▸ What you will do
Your copy of the data should match it exactly, except that the pictures are gone.

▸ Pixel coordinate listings
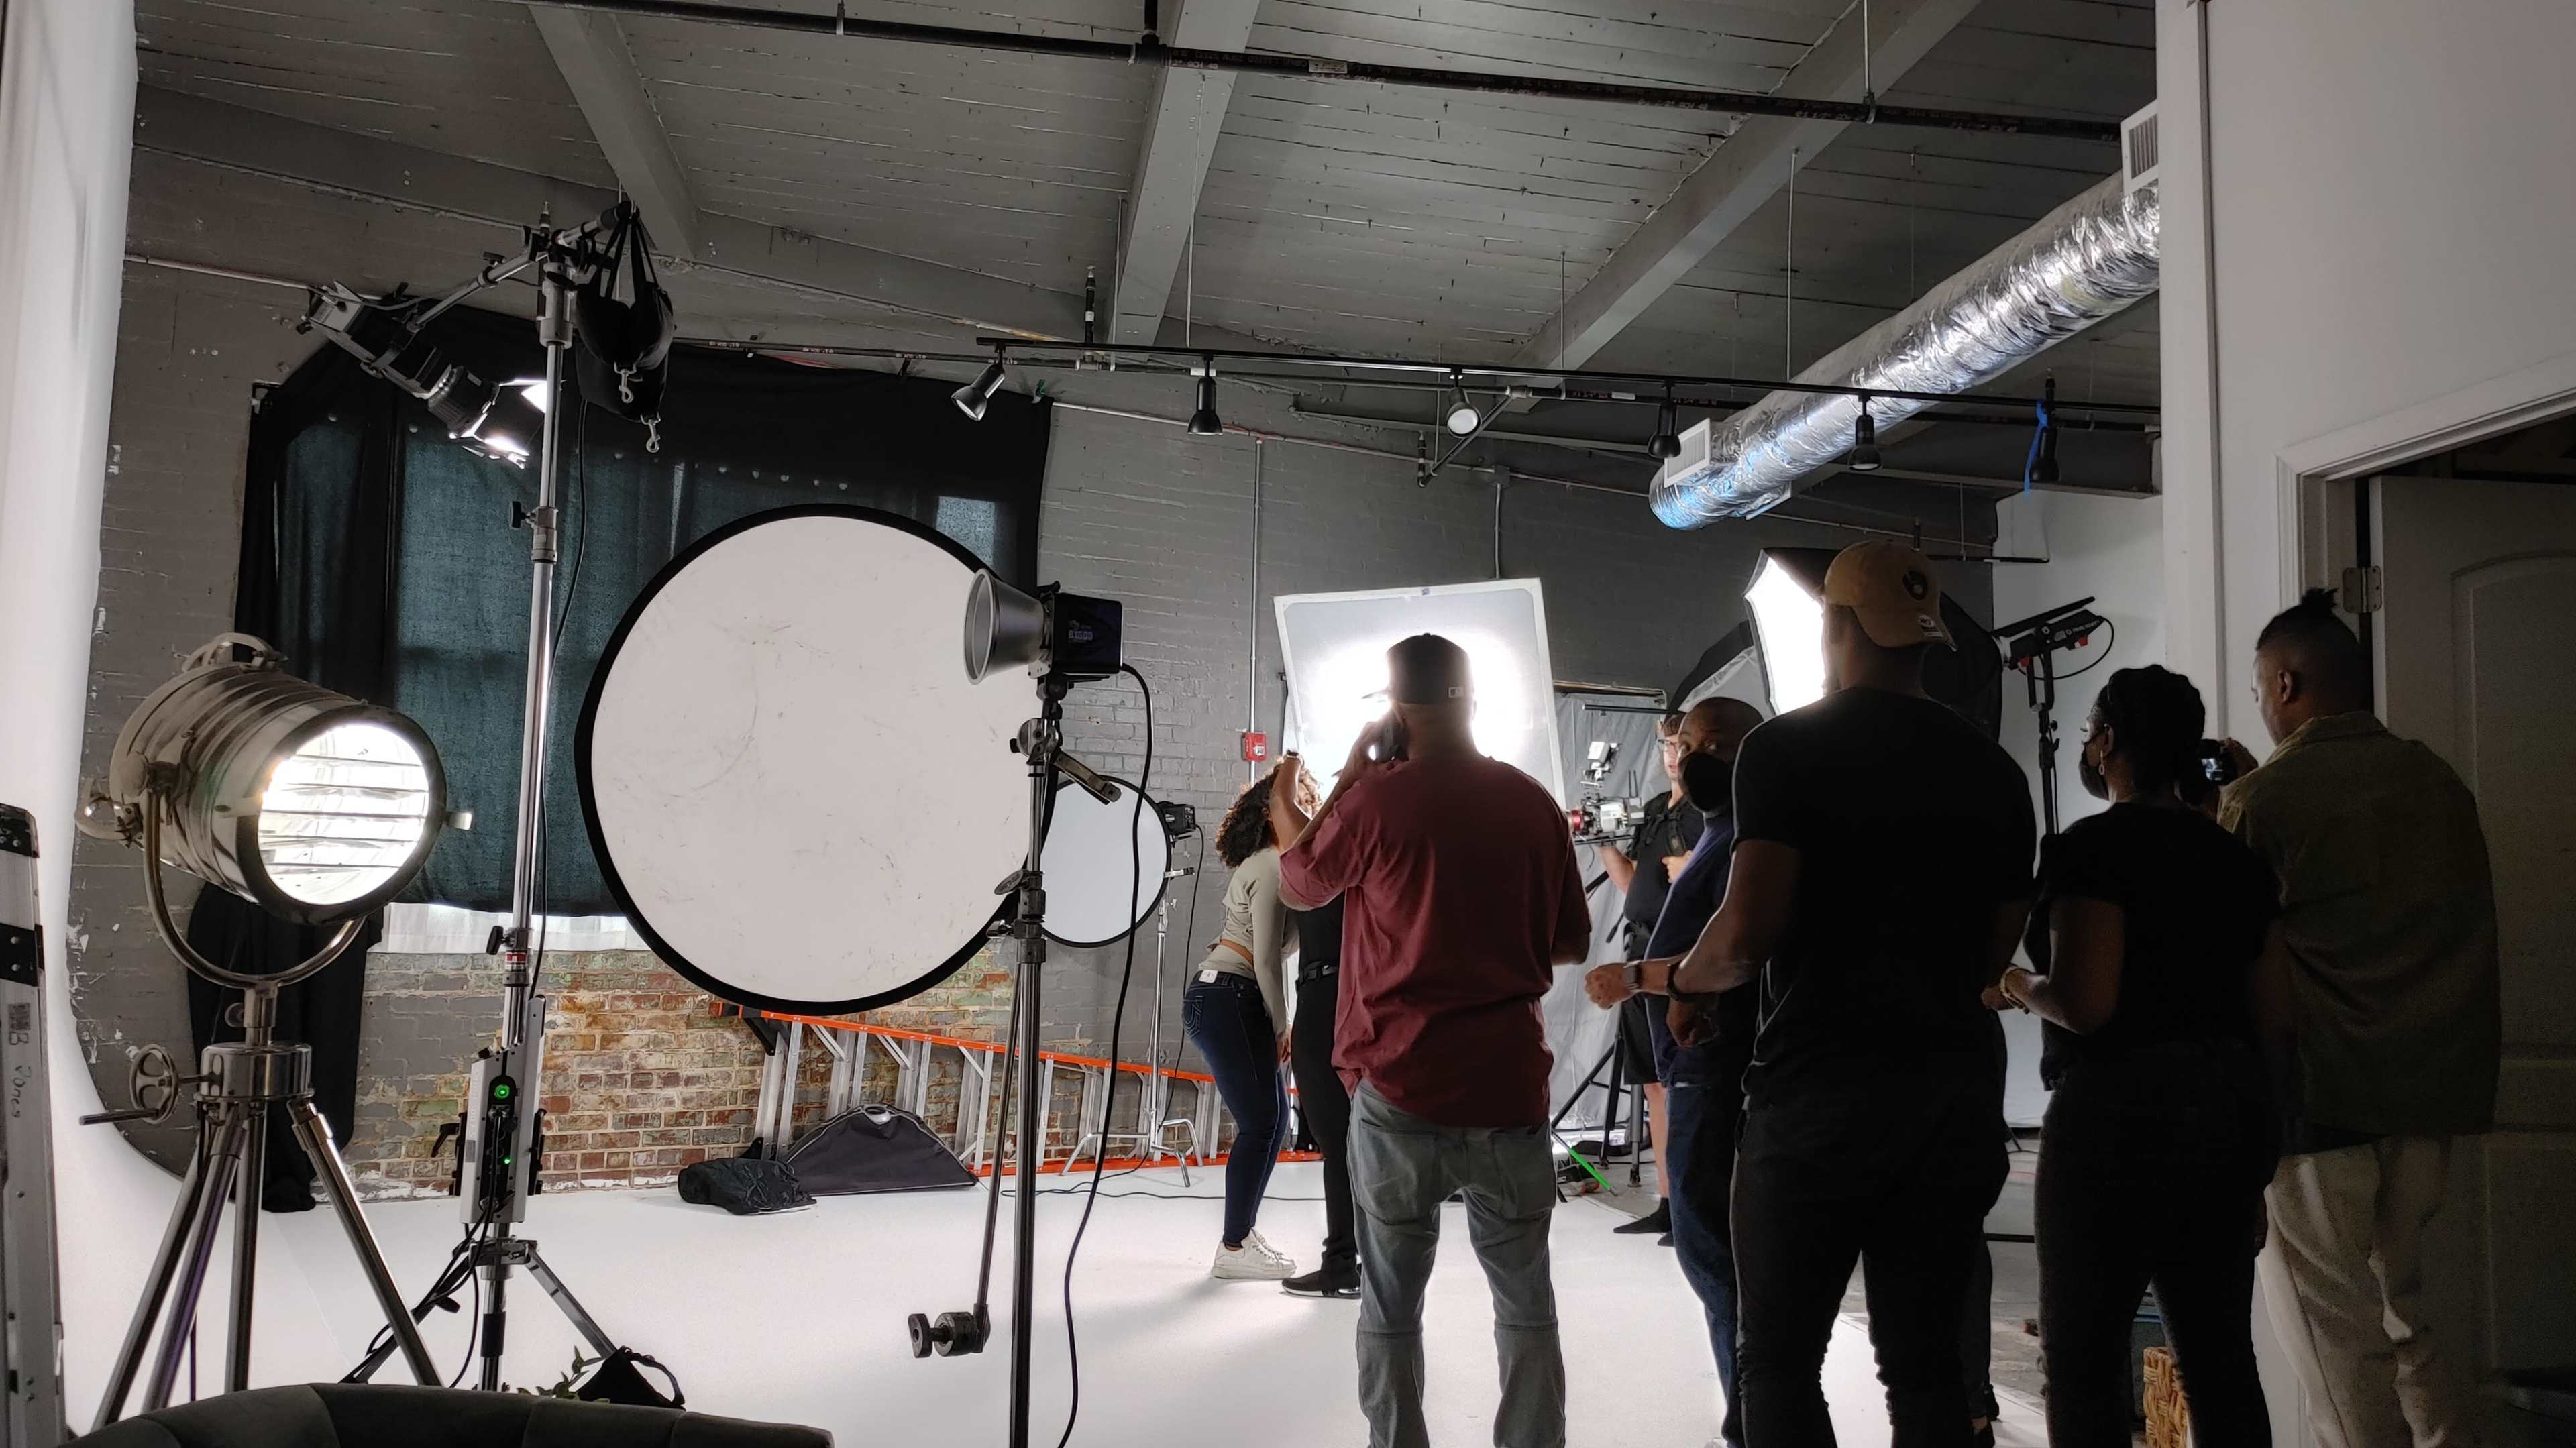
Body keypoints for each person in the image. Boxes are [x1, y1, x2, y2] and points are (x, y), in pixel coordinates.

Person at [1658, 541, 2035, 1445]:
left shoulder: (1786, 749)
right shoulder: (1995, 769)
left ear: (1833, 625)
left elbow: (1745, 935)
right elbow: (1995, 954)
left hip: (1817, 1095)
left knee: (1779, 1359)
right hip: (1950, 1097)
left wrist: (1679, 978)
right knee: (1927, 1368)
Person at [1277, 633, 1592, 1448]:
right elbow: (1568, 944)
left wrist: (1349, 773)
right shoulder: (1531, 802)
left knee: (1391, 1305)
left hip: (1400, 1082)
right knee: (1526, 1304)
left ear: (1394, 707)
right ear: (1473, 697)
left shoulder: (1377, 799)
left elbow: (1299, 875)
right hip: (1507, 1087)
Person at [2219, 590, 2500, 1448]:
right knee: (2407, 1313)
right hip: (2428, 1097)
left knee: (2331, 1332)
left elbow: (2231, 958)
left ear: (2289, 680)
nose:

▸ Answer for the task
Body keypoints for each person in the image. Boxes are [x1, y1, x2, y2] and points are (x, y), in pixel coordinates.

Person at [1658, 541, 2035, 1445]:
left shoulder: (1786, 749)
right shoulder: (1995, 769)
left ear: (1833, 625)
left elbow: (1745, 935)
right elbow: (1995, 954)
left hip: (1817, 1095)
left knee: (1779, 1359)
right hip: (1950, 1097)
left wrist: (1679, 978)
right knee: (1927, 1368)
Person at [1277, 633, 1592, 1448]:
right elbow: (1568, 944)
left wrist: (1349, 773)
right shoulder: (1531, 802)
left knee: (1391, 1305)
left hip: (1400, 1082)
right knee: (1526, 1304)
left ear: (1394, 707)
right ear: (1473, 697)
left shoulder: (1377, 799)
left elbow: (1299, 875)
right hip: (1507, 1087)
Person at [2219, 590, 2500, 1448]:
right knee: (2407, 1313)
right hip: (2428, 1097)
left knee: (2331, 1332)
left elbow: (2231, 958)
left ear: (2289, 680)
nose:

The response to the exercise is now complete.